There isn't anything that stands out in terms of a mindblowing performance, though perhaps Lori Petty (Tank Girl) comes close with her juggling of present day and flashback Lolly in one episode as we see what made Lolly..Lolly. And the core cast continues to put in solid work in different, even darker directions. And when the show ends its fourth season (five has long since been out on Netflix), one can't help but wonder how much further down the hole these characters went before coming out the other side.

To be clear, there are moments in Orange is the New Black that touch on past moments or essence, but this new perhaps more cynical and cold tone, delivered quietly but effectively, certainly holds for promise in the lore of Kohan-created works. I certainly wanted to see more coming out of this experience than I was curious about going into it.

The Blu-rays:
The Video:

Thirteen episodes of the show are spread over three discs and presented in 1.78:1 widescreen with the AVC codec. I don't rewatch shows on physical media from a streaming service for whatever reason but the presentation of the show was pretty good. Color reproduction was accurate and in some episodes (note a hitchhiking biker in the midst of some faux Tibetan monks), the darkness contrast against the yellows of the robes and flashing bike light rims nicely.

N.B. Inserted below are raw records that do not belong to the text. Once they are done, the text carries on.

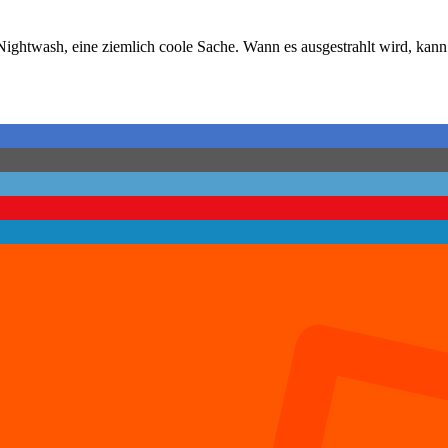
htwash, eine ziemlich coole Sache. Wann es ausgestrahlt wird, kann i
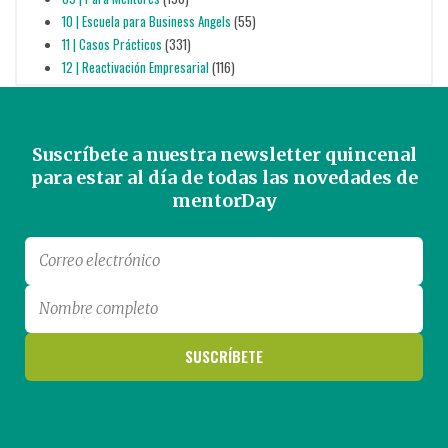
10 | Escuela para Business Angels
(55)
11 | Casos Prácticos
(331)
12 | Reactivación Empresarial
(116)
Suscríbete a nuestra newsletter quincenal
para estar al día de todas las novedades de
mentorDay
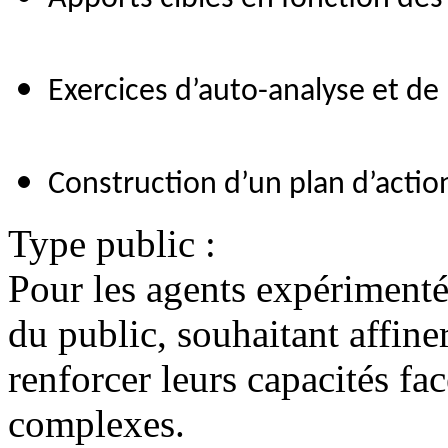
Exercices d’auto-analyse et de
Construction d’un plan d’action
Type public :
Pour les agents expérimenté
du public, souhaitant affine
renforcer leurs capacités fac
complexes.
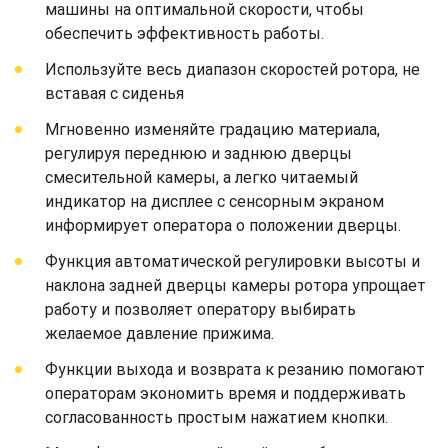
машины на оптимальной скорости, чтобы
обеспечить эффективность работы.
Используйте весь диапазон скоростей ротора, не
вставая с сиденья
Мгновенно изменяйте градацию материала,
регулируя переднюю и заднюю дверцы
смесительной камеры, а легко читаемый
индикатор на дисплее с сенсорным экраном
информирует оператора о положении дверцы.
Функция автоматической регулировки высоты и
наклона задней дверцы камеры ротора упрощает
работу и позволяет оператору выбирать
желаемое давление прижима.
Функции выхода и возврата к резанию помогают
операторам экономить время и поддерживать
согласованность простым нажатием кнопки.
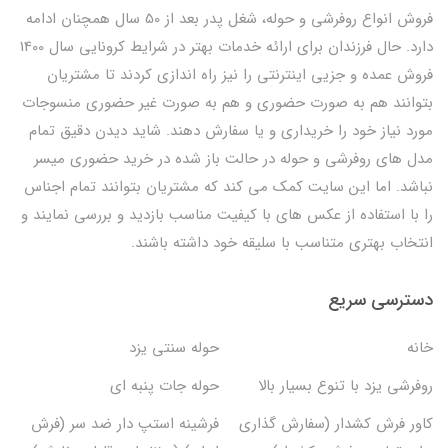
فروش انواع روفرشی و حوله، شغل پدر بعد از 50 سال همچنان ادامه
دارد. حال فرزندان برای ارائه خدمات بهتر در شرایط کرونایی سال 1400
فروش عمده و جزیی اینترنتی را نیز راه اندازی کردند تا مشتریان
بتوانند هم به صورت حضوری و هم به صورت غیر حضوری منسوجات
مورد نیاز خود را خریداری و یا سفارش دهند. شاید دیدن دقیق تمام
مدل های روفرشی و حوله در حالت باز شده در خرید حضوری میسر
نباشد. اما این سایت کمک می کند که مشتریان بتوانند تمام اجناس
را با استفاده از عکس های با کیفیت مناسب بازدید و بررسی نمایند و
انتخاب بهتری متناسب با سلیقه خود داشته باشند.
دسترسی سریع
خانه
حوله سنتی یزد
روفرشی یزد با تنوع بسیار بالا
حوله جات پنبه ای
کاور فرش کشدار (سفارش گذاری
فرشینه استپ دار ضد سر (فرش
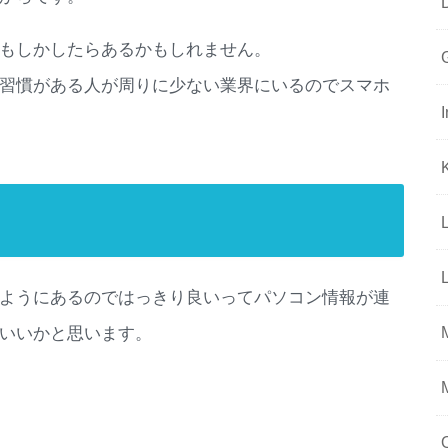
もしかしたらあるかもしれません。
習慣がある人が周りに少ない業界にいるのでスマホ
ようにあるのではっきり良いってパソコン情報が連
いいかと思います。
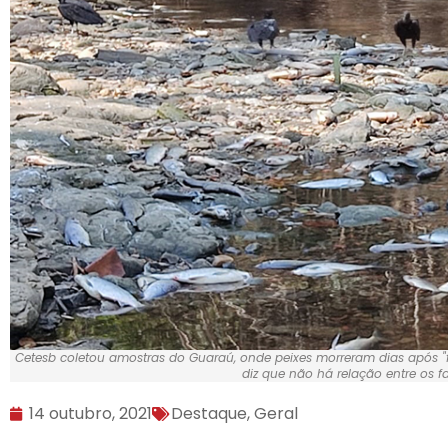
Cetesb coletou amostras do Guaraú, onde peixes morreram dias após "fu
diz que não há relação entre os f
14 outubro, 2021
Destaque
,
Geral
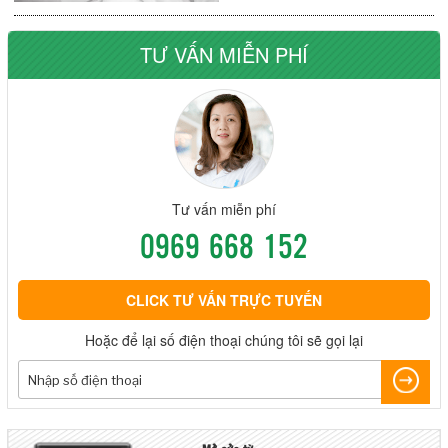
TƯ VẤN MIỄN PHÍ
Tư vấn miễn phí
0969 668 152
CLICK TƯ VẤN TRỰC TUYẾN
Hoặc để lại số điện thoại chúng tôi sẽ gọi lại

There is a moment or two of inconsistency or image noise but nothing I was notably frustrated by. Considering original presentation, I quite liked this.

The Sound:

DTS-HD Master Audio 5.1 lossless surround which sounds more dynamic than I expected. You get numerous prison skirmishes that have quality channel panning and directional effects in them, and the music at the beginning and end of each episode sounds as clear as can be. Dialogue is also consistent and doesn't necessitate much adjusting, and the source material sounds just as good on disc as it does in a home theater setup.


Commentaries on the seventh, twelfth and thirteenth episodes, generally with the show's writer or director, and a featured performer of same. The tracks are fairly dull, and definitely could have improved with a group track or two, but I get the reticence. A tour of the set (9:59) follows, with introductions, some memorable moments in a particular place, etc. A gag reel (2:03) is included but disappoints.

Final Thoughts:

Orange is the New Black gives you laughs, some tears, but makes you straighten up in your chair a little more as a viewer than past seasons did, which was a welcome change of pace for this viewer and perhaps most of the ensemble. Technically it's a nice package, despite the general humdrum nature of the bonus material. And if you're in on the show after three seasons, why stop now?